### Exercise description
Say how many lines of the data contain "exempl", and nothing more.

### Given information
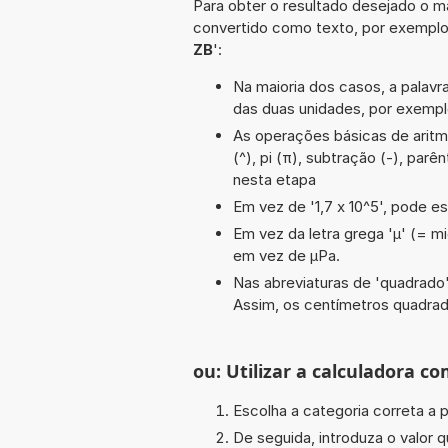
Para obter o resultado desejado o ma
convertido como texto, por exempl
ZB
':
Na maioria dos casos, a palavra
das duas unidades, por exempl
As operações básicas de aritmét
(^), pi (π), subtração (-), parê
nesta etapa
Em vez de '1,7 x 10^5', pode es
Em vez da letra grega 'µ' (= mi
em vez de µPa.
Nas abreviaturas de 'quadrado' 
Assim, os centímetros quadra
ou: Utilizar a calculadora co
Escolha a categoria correta a p
De seguida, introduza o valor q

### Written response
2